Instacart CEO Fidji Simo
Instacart CEO Fidji Simo.
Instacart

After more than a year of very little activity, the market for initial public offerings cracked open a bit a couple of weeks ago when restaurant group called Cava debuted.

Some observers considered it an early sign of some thawing, but it's still an open question as to when the market for big tech IPOs might resume.

San Francisco-based car sharing company Turo filed for an IPO at the beginning of 2022 and disclosed heavy net losses. And in 2021, San Mateo-based biotech Sagimet Biosciences filed plans to go public. Neither company has debuted yet.

It could be another year before we really start seeing the market open up for those big tech IPOs, but here are a dozen Bay Area companies to keep on eye on in the meantime.

A private market index from Forge Global shows cautious optimism in the tech industry, but there's not likely to be a surge of tech IPOs in the second half of the year, Forge Global's head of investment solutions Howe Ng told me.

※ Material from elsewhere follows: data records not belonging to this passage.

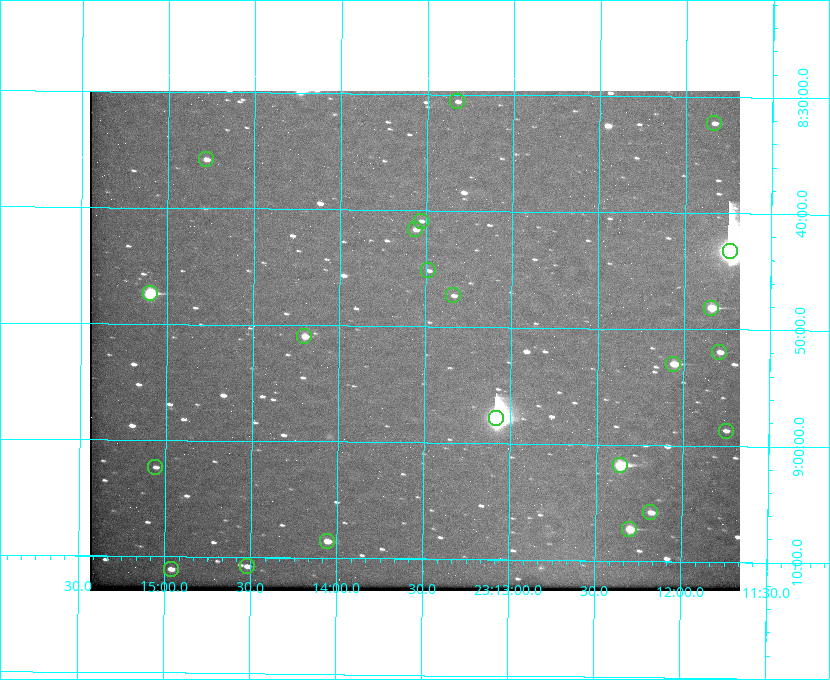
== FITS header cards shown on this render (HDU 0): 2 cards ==
NAXIS1  =                  650 / Width of table row in bytes
NAXIS2  =                  500 / Number of rows in table

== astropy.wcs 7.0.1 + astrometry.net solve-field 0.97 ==
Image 650 x 500 px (HDU 0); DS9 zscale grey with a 90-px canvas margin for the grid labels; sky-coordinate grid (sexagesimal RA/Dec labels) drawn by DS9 from the SOLVED WCS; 22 Tycho-2 reference stars matched to detected sources circled (green)
Header WCS: none
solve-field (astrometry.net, Tycho-2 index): SOLVED blind (the file carries no WCS)
Solved WCS: RA---TAN-SIP/DEC--TAN-SIP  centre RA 23:13:34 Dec +08:51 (348.39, +8.85 deg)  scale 5.16 arcsec/px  FOV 55.9' x 43.0'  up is +179 deg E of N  parity flipped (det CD > 0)
(file carries no celestial WCS; the grid is the blind solution)
Tycho-2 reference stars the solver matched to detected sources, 22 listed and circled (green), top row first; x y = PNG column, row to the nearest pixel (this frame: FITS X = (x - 90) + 1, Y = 500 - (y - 91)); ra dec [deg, ICRS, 3 dp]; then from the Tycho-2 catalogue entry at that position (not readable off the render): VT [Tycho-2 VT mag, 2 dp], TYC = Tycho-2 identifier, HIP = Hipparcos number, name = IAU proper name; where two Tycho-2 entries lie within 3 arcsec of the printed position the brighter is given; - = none
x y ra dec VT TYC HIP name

There's still very little clarity in the markets, and one of the biggest indicators that the market is ready for some big tech IPOs will actually come from early-stage venture capital rounds, Jason Mok told me.

Mok is the new head of startups at Brex after spending a couple of years as an operating partner at Andreessen Horowitz and nearly two decades at Silicon Valley Bank.

"I'm pretty clear that you won't see big-name companies filing for an IPO until you see other big financings at the series A and the Bs start to happen," Mok told me. "The flywheel needs to start early, and the confidence needs to come from the earlier stage."

That flywheel had ground nearly to a halt. Only two Bay Area companies went public in the first quarter of the year, Fremont-based Nextracker and Structure Therapeutics, and 2022 wasn't much better.

Five Bay Area companies debuted last year, which was a sharp decline from a record high of 64 in 2021.